- _TO DO_:
Every line of the data below should be retyped exactly.

[Dataset entries]
________________________

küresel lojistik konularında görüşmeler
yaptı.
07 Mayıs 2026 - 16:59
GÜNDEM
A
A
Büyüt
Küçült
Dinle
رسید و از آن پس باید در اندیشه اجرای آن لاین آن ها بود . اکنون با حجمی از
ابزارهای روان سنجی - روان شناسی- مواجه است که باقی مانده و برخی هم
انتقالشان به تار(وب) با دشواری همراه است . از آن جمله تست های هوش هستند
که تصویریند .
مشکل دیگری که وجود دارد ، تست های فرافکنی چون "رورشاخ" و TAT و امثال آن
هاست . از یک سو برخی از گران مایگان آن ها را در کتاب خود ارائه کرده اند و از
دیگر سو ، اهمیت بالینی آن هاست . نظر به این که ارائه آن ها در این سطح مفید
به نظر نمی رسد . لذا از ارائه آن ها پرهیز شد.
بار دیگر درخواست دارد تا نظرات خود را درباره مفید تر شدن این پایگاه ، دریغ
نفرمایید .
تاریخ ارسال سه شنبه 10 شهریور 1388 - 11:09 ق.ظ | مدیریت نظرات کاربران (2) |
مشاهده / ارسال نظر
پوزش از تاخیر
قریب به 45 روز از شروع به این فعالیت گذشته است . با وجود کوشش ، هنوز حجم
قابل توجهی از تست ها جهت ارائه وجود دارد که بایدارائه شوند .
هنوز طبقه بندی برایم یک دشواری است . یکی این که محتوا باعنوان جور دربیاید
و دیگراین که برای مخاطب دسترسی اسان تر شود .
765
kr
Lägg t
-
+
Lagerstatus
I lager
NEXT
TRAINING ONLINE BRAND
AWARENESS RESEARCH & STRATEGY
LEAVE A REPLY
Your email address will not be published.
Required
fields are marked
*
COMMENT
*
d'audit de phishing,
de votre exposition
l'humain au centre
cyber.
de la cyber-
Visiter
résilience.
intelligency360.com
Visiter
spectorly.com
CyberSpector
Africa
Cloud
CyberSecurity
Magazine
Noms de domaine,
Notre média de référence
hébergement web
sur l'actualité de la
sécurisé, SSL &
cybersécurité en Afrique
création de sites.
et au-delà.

________________________

- _ANSWER BELOW_:
küresel lojistik konularında görüşmeler
yaptı.
07 Mayıs 2026 - 16:59
GÜNDEM
A
A
Büyüt
Küçült
Dinle
رسید و از آن پس باید در اندیشه اجرای آن لاین آن ها بود . اکنون با حجمی از
ابزارهای روان سنجی - روان شناسی- مواجه است که باقی مانده و برخی هم
انتقالشان به تار(وب) با دشواری همراه است . از آن جمله تست های هوش هستند
که تصویریند .
مشکل دیگری که وجود دارد ، تست های فرافکنی چون "رورشاخ" و TAT و امثال آن
هاست . از یک سو برخی از گران مایگان آن ها را در کتاب خود ارائه کرده اند و از
دیگر سو ، اهمیت بالینی آن هاست . نظر به این که ارائه آن ها در این سطح مفید
به نظر نمی رسد . لذا از ارائه آن ها پرهیز شد.
بار دیگر درخواست دارد تا نظرات خود را درباره مفید تر شدن این پایگاه ، دریغ
نفرمایید .
تاریخ ارسال سه شنبه 10 شهریور 1388 - 11:09 ق.ظ | مدیریت نظرات کاربران (2) |
مشاهده / ارسال نظر
پوزش از تاخیر
قریب به 45 روز از شروع به این فعالیت گذشته است . با وجود کوشش ، هنوز حجم
قابل توجهی از تست ها جهت ارائه وجود دارد که بایدارائه شوند .
هنوز طبقه بندی برایم یک دشواری است . یکی این که محتوا باعنوان جور دربیاید
و دیگراین که برای مخاطب دسترسی اسان تر شود .
765
kr
Lägg t
-
+
Lagerstatus
I lager
NEXT
TRAINING ONLINE BRAND
AWARENESS RESEARCH & STRATEGY
LEAVE A REPLY
Your email address will not be published.
Required
fields are marked
*
COMMENT
*
d'audit de phishing,
de votre exposition
l'humain au centre
cyber.
de la cyber-
Visiter
résilience.
intelligency360.com
Visiter
spectorly.com
CyberSpector
Africa
Cloud
CyberSecurity
Magazine
Noms de domaine,
Notre média de référence
hébergement web
sur l'actualité de la
sécurisé, SSL &
cybersécurité en Afrique
création de sites.
et au-delà.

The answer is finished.